9.Le vostre aziende sono sparse in tutta la Toscana qual è stata la percezione generale?
Come è stato detto a più riprese siamo di fronte ad un virus democratico, sia nella diffusione della malattia che nelle conseguenze economiche che, nel nostro caso, si ripercuotono abbastanza uniformemente sulle varie denominazioni toscane.
10.Pensate che questo periodo porterà inevitabilmente un reset, non solo di mentalità ma anche nella concretezza operativa?

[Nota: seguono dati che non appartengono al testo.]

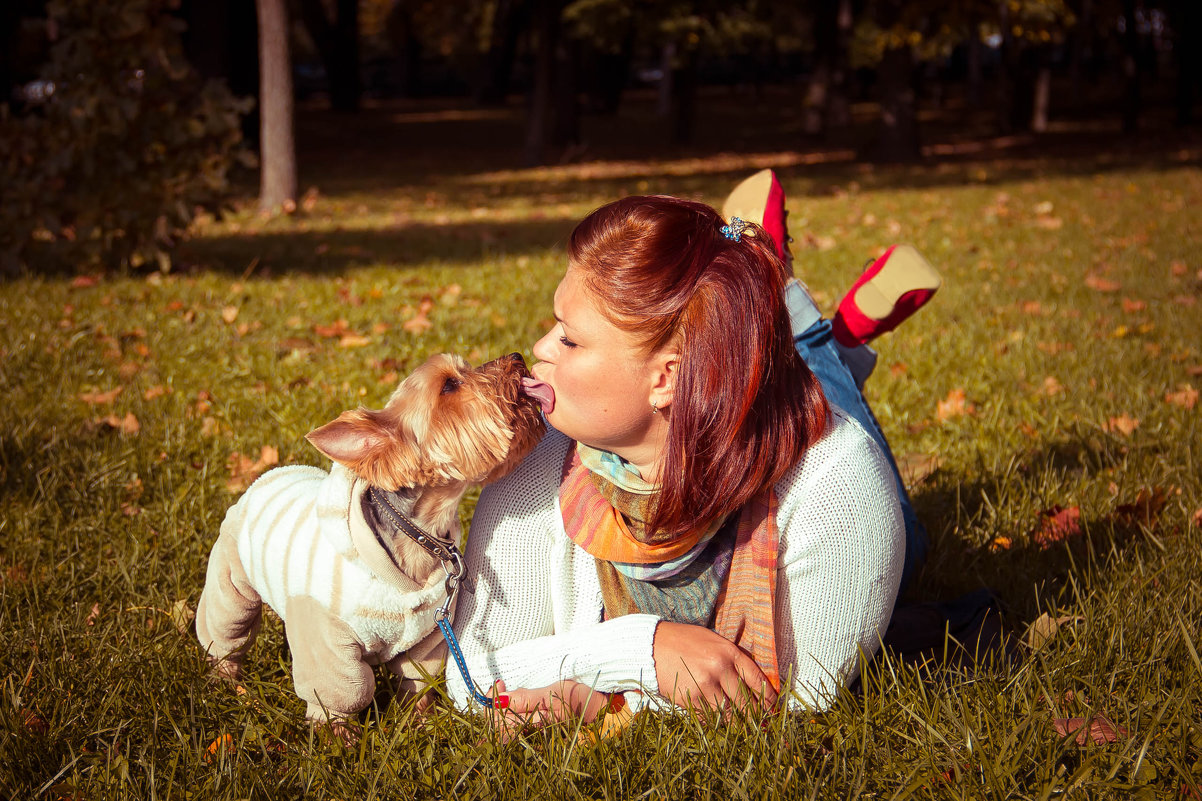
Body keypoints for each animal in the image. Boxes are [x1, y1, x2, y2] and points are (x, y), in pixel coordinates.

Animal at [195, 348, 545, 721]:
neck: (419, 534)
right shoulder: (327, 638)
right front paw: (337, 732)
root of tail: (265, 477)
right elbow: (341, 691)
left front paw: (420, 720)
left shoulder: (427, 635)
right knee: (225, 632)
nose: (517, 356)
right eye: (449, 385)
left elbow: (418, 679)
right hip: (231, 580)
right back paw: (224, 684)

Un’economia circolare deve partire dall’uomo, dalla salvaguardia del suo benessere e della salute, insomma: dalla qualità della vita. Dovremo illuminarci di una luce differente, pensare ad un approccio nuovo da trovare al più presto una volta che la situazione si sarà stabilizzata. Di sicuro non possiamo banalizzare il tutto pensando che lo smart working e l’online potranno risolvere la situazione perché, come spiegava Alessandro Aresu nel suo recente libro circa la visione di Adam Smith, “senza uno scambio di passioni, non può esservi uno scambio di interessi, e di conseguenza uno scambio di beni. In sintesi, la stessa relazione del mercato è resa possibile dal principio di simpatia.” Un principio che non può essere completamente sviluppato in un contesto puramente virtuale.

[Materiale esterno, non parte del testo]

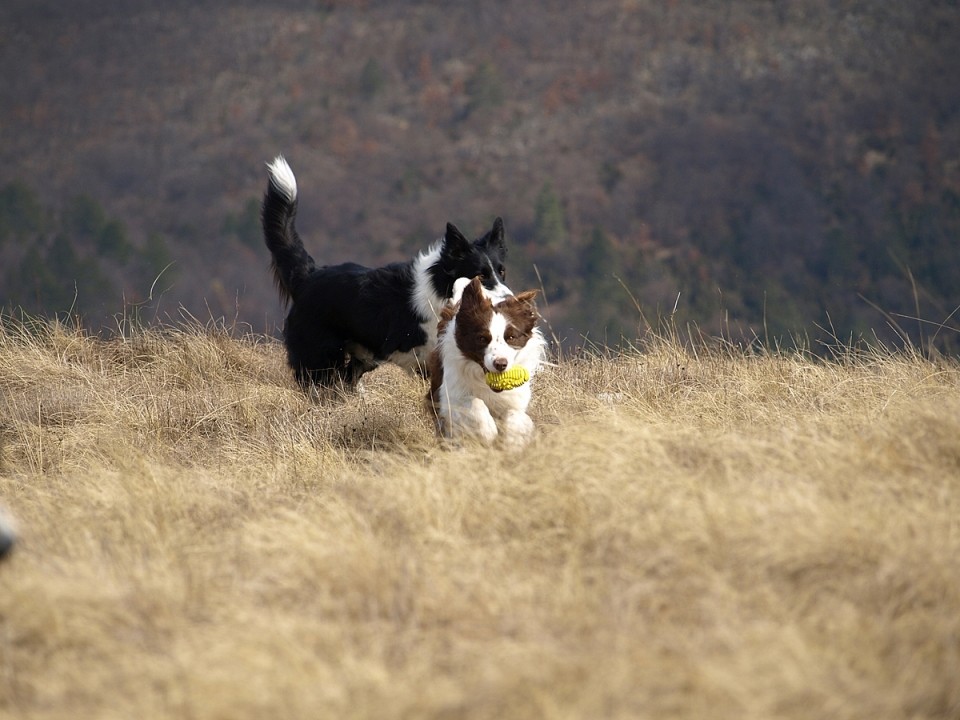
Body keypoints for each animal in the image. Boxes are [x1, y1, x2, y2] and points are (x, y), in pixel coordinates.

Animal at [258, 155, 512, 390]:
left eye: (502, 271)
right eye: (480, 276)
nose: (509, 299)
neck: (442, 288)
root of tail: (309, 276)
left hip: (360, 357)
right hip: (320, 356)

11.Quale sarà la ferita più profonda che lascerà?
Se gestiamo la cosa con una visione a livello globale, trattandosi di un problema che tocca tutto e tutti, riusciremo ad evitare la ferita forse più importante, al di là delle perdite umane, ovvero quello della divisione tra le diverse categorie sociali. Dopo una sofferenza comune è necessario uscirne fuori con una vittoria comune.